When bit tricks pay off
- Bitmask DP. Subsets of a small universe (≤ 32 elements) live in a single int. Operations like "iterate subsets of mask" use
for (s = mask; s; s = (s - 1) & mask). Traveling Salesman with 20 cities uses 2²⁰ × 20 = 20 M DP states fitting in 80 MB. - Bloom filters and hash sets. Each hash function maps to a bit position; setting and testing is
arr[i >> 6] |= 1ULL << (i & 63)andarr[i >> 6] & (1ULL << (i & 63)).

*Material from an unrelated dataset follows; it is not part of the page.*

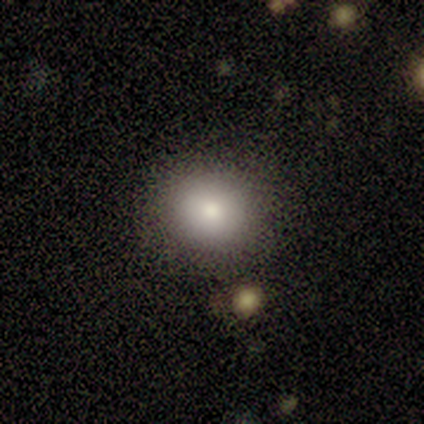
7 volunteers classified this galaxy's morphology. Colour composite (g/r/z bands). It shows a smooth galaxy with no disk features (71%) that is round (80%). Merging: none (83%).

Zero allocation, sub-nanosecond. - Fenwick trees / binary indexed trees. Both traversal directions use
i & −i. Range sum query in O(log n) with two pointer operations per step. - Cache-line-aware data layout. Aligning structures with
x & ~63floors to the cache line. Alignment checks withx & 63. - Network and binary parsers. Endian swap (
__builtin_bswap32), extract bit fields with(x >> shift) & mask, set fields with(x & ~mask) | (val << shift). - Cryptographic primitives. XOR encryption, SHA round functions, AES S-box masking. The bit-level structure of these algorithms is fundamentally non-arithmetic.

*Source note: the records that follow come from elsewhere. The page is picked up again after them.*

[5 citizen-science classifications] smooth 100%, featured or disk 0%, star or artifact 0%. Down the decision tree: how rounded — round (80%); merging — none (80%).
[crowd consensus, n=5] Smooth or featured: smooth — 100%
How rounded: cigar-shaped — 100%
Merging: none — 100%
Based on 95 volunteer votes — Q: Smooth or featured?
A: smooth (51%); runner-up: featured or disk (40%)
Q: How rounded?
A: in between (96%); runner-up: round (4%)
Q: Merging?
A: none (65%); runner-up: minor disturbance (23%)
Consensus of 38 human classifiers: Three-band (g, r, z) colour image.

Avoid bit tricks in code that doesn't need the speed. The compiler optimizer is good enough that a clear if (n > 0 && (n & (n - 1)) == 0) reads better than !(n & -n >> 1) and runs the same speed.

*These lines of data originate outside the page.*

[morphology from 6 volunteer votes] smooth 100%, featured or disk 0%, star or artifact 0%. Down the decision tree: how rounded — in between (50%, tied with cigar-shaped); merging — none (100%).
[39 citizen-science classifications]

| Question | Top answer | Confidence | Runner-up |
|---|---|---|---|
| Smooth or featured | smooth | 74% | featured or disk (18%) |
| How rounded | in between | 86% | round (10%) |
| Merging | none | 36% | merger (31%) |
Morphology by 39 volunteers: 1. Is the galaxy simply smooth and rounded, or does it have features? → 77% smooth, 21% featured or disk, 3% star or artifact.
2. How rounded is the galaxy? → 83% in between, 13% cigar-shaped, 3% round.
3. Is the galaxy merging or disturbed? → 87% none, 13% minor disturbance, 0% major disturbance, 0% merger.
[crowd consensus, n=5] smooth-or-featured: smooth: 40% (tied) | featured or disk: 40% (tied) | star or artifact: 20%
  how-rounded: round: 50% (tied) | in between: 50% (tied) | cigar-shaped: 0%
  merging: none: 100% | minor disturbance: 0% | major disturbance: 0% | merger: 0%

Bit tricks vs naïve approaches
| Operation | Bit trick | Naïve | Bit trick cost | Naïve cost |
|---|---|---|---|---|
| Clear lowest 1 | x & (x-1) | Loop testing each bit | 2 ops | O(bit position) ops |
| Power of 2 test | x & (x-1) == 0 | floor(log2(x)) round-trip | 3 ops | ~50 cycles FP |
| Lowest set bit position | __builtin_ctz(x) | Loop while LSB == 0 | 1 instr | O(position) ops |
| Popcount (POPCNT) | __builtin_popcount(x) | Shift-and-add loop | 1 instr (~1 ns) | ~30 ns |
| Endian swap | __builtin_bswap32(x) | Shift & OR 4 bytes | 1 instr | ~12 ops |
| Sign-flip a sign-magnitude | x ^ (1 << 31) | if-else negation | 1 op | 1 branch |
| Min(a, b) branchless | b ^ ((a^b) & -(a<b)) | if-else | 5 ops, 0 branches | 1 branch |
| Abs(x) branchless | (x ^ (x >> 31)) - (x >> 31) | if-else | 3 ops | 1 branch |
What "single cycle" means in nanoseconds
Modern CPUs run at 3–5 GHz, so one cycle is 200–333 picoseconds. POPCNT, BSR (bit scan reverse), BSF, LZCNT, and TZCNT (count trailing zeros) are all single-cycle latency / single-cycle throughput on Skylake and later. The compiler picks them for free given __builtin_* intrinsics:
| Operation | Hardware | SWAR | Loop |
|---|---|---|---|
| popcount (32 bits) | ~1 ns | ~3 ns | ~25 ns |
| popcount (64 bits) | ~1 ns | ~3 ns | ~50 ns |
| ctz (lowest 1 position) | ~1 ns | ~5 ns | ~20 ns |
| clz (highest 1 position) | ~1 ns | ~5 ns | ~20 ns |
| popcount array of 10⁶ ints | ~1 ms | ~3 ms | ~25 ms |
The hardware-vs-loop gap matters when counting bits is in your inner loop. Bloom filter membership tests at 10⁸/sec throughput need popcount to be sub-nanosecond. Roaring bitmaps' set intersection runs popcount on millions of 64-bit words per second.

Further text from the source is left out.